Federal Resources Minister Matt Canavan and state Liberal energy spokemsan Dan van Holst Pellekaan said the Weatherill government should consider reopening the plant to prevent more blackouts in the state.
“To not even entertain discussions is grossly irresponsible,” Canavan told ABC radio.
Van Holst Pellekaan argues it’s worth exploring whether the plant could be restarted temporarily to safeguard South Australia’s energy stability until more reliable clean energy options were developed.
However, a lobby group pushing for one of those options, Repower Port Augusta, rejected the call.
Rather, the organisation wants investment in a solar thermal plant.
“The age of burning coal is over in Port Augusta and South Australia,” said Repower campaigner Dan Spencer.
“Let’s not waste time looking at reopening the coal station which is never going to happen and focus on securing a long-term solution by building solar thermal in Port Augusta.

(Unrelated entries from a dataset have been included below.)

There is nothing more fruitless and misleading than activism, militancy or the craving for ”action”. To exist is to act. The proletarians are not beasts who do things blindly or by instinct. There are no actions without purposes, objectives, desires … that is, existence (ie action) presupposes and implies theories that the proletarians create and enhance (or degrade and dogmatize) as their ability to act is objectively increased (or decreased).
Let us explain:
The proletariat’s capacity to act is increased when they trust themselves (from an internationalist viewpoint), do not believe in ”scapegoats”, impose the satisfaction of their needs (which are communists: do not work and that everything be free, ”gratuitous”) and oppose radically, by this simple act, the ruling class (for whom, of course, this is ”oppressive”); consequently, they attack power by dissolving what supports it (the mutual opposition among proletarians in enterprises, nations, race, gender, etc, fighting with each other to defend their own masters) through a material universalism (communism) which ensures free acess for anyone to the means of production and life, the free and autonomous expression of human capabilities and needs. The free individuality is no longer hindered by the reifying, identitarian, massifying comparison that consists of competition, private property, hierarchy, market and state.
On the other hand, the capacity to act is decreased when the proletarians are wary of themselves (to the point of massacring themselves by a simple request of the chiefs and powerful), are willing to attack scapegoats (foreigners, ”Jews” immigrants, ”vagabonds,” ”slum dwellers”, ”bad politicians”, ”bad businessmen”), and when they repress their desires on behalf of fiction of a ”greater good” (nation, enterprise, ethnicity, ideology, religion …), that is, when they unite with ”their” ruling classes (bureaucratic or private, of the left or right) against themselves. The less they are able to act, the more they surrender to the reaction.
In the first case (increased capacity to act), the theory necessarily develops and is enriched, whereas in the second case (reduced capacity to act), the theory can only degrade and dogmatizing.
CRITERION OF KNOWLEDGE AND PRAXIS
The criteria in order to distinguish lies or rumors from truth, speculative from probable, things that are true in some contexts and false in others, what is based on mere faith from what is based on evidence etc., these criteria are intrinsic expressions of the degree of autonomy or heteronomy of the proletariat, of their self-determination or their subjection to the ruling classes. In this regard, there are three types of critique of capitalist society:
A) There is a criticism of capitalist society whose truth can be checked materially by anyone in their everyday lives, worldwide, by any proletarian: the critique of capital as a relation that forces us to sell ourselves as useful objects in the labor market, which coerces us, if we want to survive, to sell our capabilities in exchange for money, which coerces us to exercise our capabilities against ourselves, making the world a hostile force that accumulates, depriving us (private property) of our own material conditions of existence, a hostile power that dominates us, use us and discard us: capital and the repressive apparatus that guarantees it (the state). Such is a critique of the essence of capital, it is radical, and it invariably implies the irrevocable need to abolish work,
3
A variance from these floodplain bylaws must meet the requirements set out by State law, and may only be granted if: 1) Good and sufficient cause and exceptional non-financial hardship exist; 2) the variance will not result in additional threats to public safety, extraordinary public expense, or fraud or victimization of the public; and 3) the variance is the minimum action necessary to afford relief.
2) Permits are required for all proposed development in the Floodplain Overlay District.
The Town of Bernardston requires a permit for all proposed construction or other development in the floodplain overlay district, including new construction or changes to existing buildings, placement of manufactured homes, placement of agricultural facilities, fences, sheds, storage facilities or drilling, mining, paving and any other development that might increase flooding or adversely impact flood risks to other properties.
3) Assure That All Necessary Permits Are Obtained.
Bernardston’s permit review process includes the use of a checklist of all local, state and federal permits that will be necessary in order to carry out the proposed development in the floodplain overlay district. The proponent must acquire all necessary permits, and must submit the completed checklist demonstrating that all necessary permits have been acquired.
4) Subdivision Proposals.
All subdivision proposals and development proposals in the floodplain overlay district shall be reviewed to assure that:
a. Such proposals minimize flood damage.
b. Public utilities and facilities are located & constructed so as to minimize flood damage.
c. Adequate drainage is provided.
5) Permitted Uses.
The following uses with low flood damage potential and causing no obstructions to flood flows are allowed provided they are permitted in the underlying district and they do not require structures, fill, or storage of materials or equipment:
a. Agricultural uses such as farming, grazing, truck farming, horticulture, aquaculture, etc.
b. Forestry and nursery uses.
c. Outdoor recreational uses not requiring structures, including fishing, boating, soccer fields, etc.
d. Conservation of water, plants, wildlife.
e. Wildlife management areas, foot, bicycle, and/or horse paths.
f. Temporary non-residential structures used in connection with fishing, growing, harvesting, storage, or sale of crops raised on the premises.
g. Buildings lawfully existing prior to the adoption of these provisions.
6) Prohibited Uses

“Solar thermal provides on-demand clean power delivering the network benefits of fossil fuels without the air and climate pollution that Port Augusta residents lived with for decades.
“The power station is being stripped of key parts and being prepared for demolition. Coal is over in Port Augusta and it isn’t coming back.”
South Australia’s energy security has been the subject of fierce debate following last month’s statewide blackout.